Il résulte de tout ce qui précède que les conclusions à fins d’annulation de la requête doivent être rejetées ainsi que, par voie de conséquence, les conclusions à fin d’injonction et celles relatives aux frais liés au litige.
D E C I D E :
Article 1er : La requête de M. C… est rejetée.

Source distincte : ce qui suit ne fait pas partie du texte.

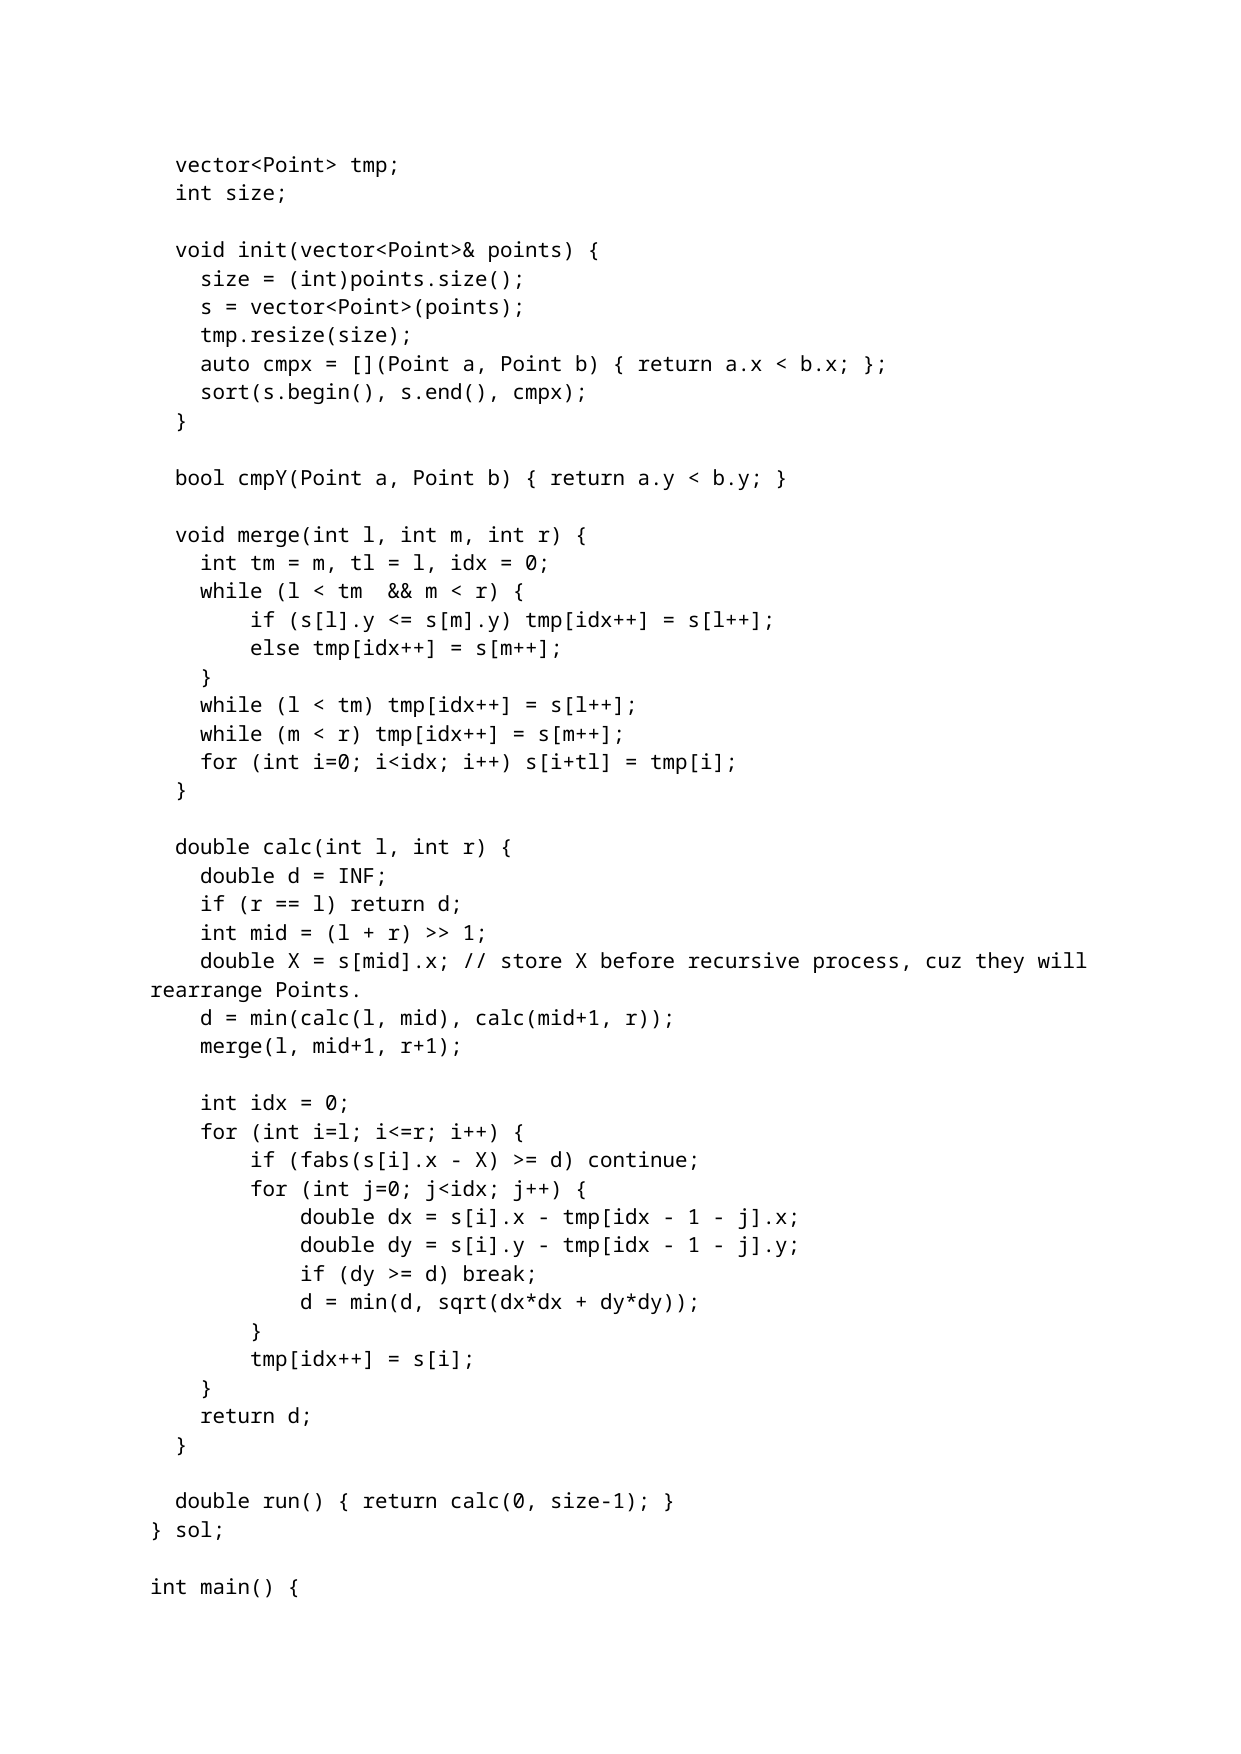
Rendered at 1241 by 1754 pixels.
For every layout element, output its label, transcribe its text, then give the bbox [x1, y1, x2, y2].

text return d; [150, 1401, 1090, 1430]
text else tmp[idx++] = s[m++]; [150, 633, 1090, 662]
text double calc(int l, int r) { [150, 832, 1090, 861]
text if (r == l) return d; [150, 889, 1090, 918]
text double dx = s[i].x - tmp[idx - 1 - j].x; [150, 1202, 1090, 1231]
text for (int i=l; i<=r; i++) { [150, 1117, 1090, 1145]
text int idx = 0; [150, 1088, 1090, 1117]
text while (l < tm && m < r) { [150, 577, 1090, 605]
text double d = INF; [150, 861, 1090, 889]
text } [150, 406, 1090, 434]
text if (s[l].y <= s[m].y) tmp[idx++] = s[l++]; [150, 605, 1090, 633]
text auto cmpx = [](Point a, Point b) { return a.x < b.x; }; [150, 349, 1090, 377]
text while (m < r) tmp[idx++] = s[m++]; [150, 719, 1090, 747]
text int tm = m, tl = l, idx = 0; [150, 548, 1090, 577]
text for (int i=0; i<idx; i++) s[i+tl] = tmp[i]; [150, 747, 1090, 776]
text int size; [150, 178, 1090, 207]
text tmp[idx++] = s[i]; [150, 1344, 1090, 1373]
text void merge(int l, int m, int r) { [150, 520, 1090, 548]
text sort(s.begin(), s.end(), cmpx); [150, 377, 1090, 406]
text void init(vector<Point>& points) { [150, 235, 1090, 264]
text } [150, 1430, 1090, 1458]
text if (fabs(s[i].x - X) >= d) continue; [150, 1145, 1090, 1174]
text while (l < tm) tmp[idx++] = s[l++]; [150, 690, 1090, 719]
text } sol; [150, 1515, 1090, 1543]
text double X = s[mid].x; // store X before recursive process, cuz they will rearrange Points. [150, 946, 1090, 1003]
text size = (int)points.size(); [150, 264, 1090, 292]
text double dy = s[i].y - tmp[idx - 1 - j].y; [150, 1231, 1090, 1259]
text vector<Point> tmp; [150, 150, 1090, 178]
text } [150, 776, 1090, 804]
text int mid = (l + r) >> 1; [150, 918, 1090, 946]
text } [150, 662, 1090, 690]
text merge(l, mid+1, r+1); [150, 1032, 1090, 1060]
text d = min(calc(l, mid), calc(mid+1, r)); [150, 1003, 1090, 1032]
text } [150, 1316, 1090, 1344]
text int main() { [150, 1572, 1090, 1600]
text } [150, 1373, 1090, 1401]
text bool cmpY(Point a, Point b) { return a.y < b.y; } [150, 463, 1090, 491]
text d = min(d, sqrt(dx*dx + dy*dy)); [150, 1287, 1090, 1316]
text tmp.resize(size); [150, 321, 1090, 349]
text for (int j=0; j<idx; j++) { [150, 1174, 1090, 1202]
text if (dy >= d) break; [150, 1259, 1090, 1287]
text double run() { return calc(0, size-1); } [150, 1487, 1090, 1515]
text s = vector<Point>(points); [150, 292, 1090, 321]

Article 2 : Le présent jugement sera notifié à M. A… C… et au préfet de l’Aube.
Copie en sera adressée, pour information, au ministre de l’intérieur.
Délibéré après l’audience du 29 janvier 2026, à laquelle siégeaient :
M. Dominique Babski, président,
Mme Bénédicte Alibert, première conseillère,
M. Oscar Alvarez, conseiller.
Rendu public par mise à disposition au greffe le 12 février 2026.
Le rapporteur,
signé
O. ALVAREZ
Le président,
signé
D. BABSKILa greffière,
signé
I. DELABORDE
La République mande et ordonne au préfet de l’Aube en ce qui le concerne et à tous commissaires de justice à ce requis en ce qui concerne les voies de droit commun contre les parties privées, de pourvoir à l’exécution de la présente décision.